O mais interessante, para quem me conhece, é que é difícil associar-me a um género que adoro: heavy metal, e todos os outros "metal". Com doze anos, ouvia AC/DC em altos berros, naqueles momentos de abandono, em que a casa era toda minha, todo o dia. Vem isto a propósito de outros conhecimentos.
Há uns anos atrás, fiz numa viagem com um amigo meu, ainda mal se falava em CD, e ele já tinha o seu automóvel equipado com uma tecnologia para mim nunca vista. Entre os minúsculos Cds, que por ali pululavam, Queen, U2, e outros que tais...o meu amigo pegou num e disse: Vou pôr, vais ouvir, vais amar.
E foi assim que me apaixonei por este grupo, de cabelos compridos, sons de guitarra magníficos. Sempre que algo não me corre bem, volto para eles, procurando o meu conforto.
Hoje, precisei desse conforto...e de todas as possibilidades de músicas, só esta me deixou bem disposta.
Sou metaleira, enfim.
10 minutos da melhor música que se faz e obrigada a esse meu amigo.

Ensaio do esquecimento

Às vezes não nos devemos esquecer daquilo que já nos fez tanto bem.
Falo de música. Desta também.http://www.youtube.com/watch?v=yHlMD_nRrqU&feature=related

Ensaios para não dizer



Sempre que se aproxima a altura de mais um encontro ao mais alto nível, prometo a mim própria não abrir a boca. Não expressar opinião. Não dizer nada. Ficar calada como todos os outros. Aceitar de jugo curvado o que me tentarem impingir.

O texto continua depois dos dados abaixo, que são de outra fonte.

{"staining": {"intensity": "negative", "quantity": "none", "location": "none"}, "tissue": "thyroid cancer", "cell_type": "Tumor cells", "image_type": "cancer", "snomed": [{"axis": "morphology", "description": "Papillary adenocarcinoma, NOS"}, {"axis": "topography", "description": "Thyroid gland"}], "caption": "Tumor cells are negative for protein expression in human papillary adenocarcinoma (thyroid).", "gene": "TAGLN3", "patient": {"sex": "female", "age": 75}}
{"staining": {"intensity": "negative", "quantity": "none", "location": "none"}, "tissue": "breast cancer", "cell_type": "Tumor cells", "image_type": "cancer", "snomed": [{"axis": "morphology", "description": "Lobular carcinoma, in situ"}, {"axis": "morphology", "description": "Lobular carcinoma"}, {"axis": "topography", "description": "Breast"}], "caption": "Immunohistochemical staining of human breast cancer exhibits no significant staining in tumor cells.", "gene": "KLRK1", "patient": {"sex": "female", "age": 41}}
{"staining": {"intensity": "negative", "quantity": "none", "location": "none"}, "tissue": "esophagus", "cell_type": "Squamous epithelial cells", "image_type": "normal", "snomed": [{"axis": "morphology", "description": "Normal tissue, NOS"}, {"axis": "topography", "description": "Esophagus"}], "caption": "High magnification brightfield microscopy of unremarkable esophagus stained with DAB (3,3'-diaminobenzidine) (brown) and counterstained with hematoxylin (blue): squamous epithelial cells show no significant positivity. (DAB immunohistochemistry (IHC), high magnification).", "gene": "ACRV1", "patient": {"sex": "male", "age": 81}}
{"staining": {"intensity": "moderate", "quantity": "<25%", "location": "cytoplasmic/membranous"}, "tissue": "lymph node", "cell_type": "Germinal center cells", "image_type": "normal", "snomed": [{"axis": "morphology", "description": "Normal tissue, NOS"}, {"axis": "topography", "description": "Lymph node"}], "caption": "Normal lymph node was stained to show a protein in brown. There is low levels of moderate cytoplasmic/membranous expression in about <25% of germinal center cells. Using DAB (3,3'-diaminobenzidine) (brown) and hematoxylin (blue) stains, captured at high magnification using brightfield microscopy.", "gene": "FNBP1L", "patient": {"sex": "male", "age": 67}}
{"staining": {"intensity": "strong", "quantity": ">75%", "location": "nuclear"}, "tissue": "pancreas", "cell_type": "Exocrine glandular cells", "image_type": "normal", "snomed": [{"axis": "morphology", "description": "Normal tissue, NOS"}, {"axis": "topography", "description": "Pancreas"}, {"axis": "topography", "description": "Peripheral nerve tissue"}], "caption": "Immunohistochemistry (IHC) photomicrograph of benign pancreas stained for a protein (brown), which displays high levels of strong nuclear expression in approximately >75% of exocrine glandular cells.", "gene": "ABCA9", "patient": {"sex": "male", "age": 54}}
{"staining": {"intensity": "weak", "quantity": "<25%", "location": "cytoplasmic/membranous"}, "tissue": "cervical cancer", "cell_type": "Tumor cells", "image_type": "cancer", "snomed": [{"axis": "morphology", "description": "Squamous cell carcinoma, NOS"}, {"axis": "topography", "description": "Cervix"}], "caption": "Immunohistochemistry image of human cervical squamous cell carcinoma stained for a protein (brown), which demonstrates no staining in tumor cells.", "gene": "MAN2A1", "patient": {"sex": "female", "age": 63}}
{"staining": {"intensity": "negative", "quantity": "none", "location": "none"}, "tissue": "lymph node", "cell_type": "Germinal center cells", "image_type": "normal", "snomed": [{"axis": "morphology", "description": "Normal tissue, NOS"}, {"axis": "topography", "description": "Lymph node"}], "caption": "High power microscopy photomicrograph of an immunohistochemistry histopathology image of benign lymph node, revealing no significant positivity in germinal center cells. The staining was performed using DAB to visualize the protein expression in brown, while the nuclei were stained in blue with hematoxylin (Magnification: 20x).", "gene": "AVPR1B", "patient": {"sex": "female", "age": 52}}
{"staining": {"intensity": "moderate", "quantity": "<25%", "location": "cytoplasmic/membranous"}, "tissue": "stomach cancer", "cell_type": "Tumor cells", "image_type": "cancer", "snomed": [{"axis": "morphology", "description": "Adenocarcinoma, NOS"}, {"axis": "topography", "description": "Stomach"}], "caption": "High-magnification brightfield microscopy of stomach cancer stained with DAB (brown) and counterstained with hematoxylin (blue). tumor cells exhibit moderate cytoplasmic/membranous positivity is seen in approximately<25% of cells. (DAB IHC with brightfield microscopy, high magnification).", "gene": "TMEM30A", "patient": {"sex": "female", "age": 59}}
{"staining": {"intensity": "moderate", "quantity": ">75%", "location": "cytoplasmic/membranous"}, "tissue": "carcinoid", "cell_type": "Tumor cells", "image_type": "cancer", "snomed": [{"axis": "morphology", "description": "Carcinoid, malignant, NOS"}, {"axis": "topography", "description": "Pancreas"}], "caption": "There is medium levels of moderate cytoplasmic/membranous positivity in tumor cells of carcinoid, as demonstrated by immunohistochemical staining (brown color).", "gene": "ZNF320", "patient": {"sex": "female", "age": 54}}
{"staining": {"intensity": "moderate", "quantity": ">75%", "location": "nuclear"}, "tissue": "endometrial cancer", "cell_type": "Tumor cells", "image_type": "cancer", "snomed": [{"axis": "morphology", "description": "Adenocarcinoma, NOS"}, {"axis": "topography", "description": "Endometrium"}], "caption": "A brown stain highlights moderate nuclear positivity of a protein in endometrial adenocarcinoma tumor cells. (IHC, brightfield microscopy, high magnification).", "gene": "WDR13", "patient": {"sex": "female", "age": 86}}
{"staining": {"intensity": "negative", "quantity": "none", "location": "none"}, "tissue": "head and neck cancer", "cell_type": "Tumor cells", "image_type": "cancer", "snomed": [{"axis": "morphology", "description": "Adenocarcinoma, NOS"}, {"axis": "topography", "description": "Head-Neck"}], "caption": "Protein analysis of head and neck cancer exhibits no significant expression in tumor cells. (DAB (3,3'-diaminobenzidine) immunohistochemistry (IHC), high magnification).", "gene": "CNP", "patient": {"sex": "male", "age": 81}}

Acontece que não consigo. É mais forte que eu. Durante os primeiros minutos, a ouvir as vozes repetitivas, vou-me contorcendo, vou batendo com o pé ritmadamente no chão, vou olhando pela janela...vou enchendo, enfim.

Depois, não aguento! Elevo a voz que toda a gente conhece e digo o que me vai na alma. Digo o que penso, digo o que defendo, aponto o que para mim não está bem. Bolas, sou adulta e desde pequena que acredito nos meus ideais, nos meus pensamentos, em mim.

Foi isso que se passou hoje, em mais uma reunião, onde supostamente me devia calar. Tentei, juro que tentei. Mas não foi possível. É tanta a falta de certezas, a falta de argumentos, a falta de competência.

Disse. Tornaria a dizer tudo outra vez. Nem mais alto, nem mais baixo. Todos se calam para me ouvir. E isso ainda me irrita mais, muito mais.

Uma reunião, supostamente para não dizer. Desculpem lá, mas se existe o tal Deus, ele deu-me esta voz para que eu a ouça e me orgulhe dela.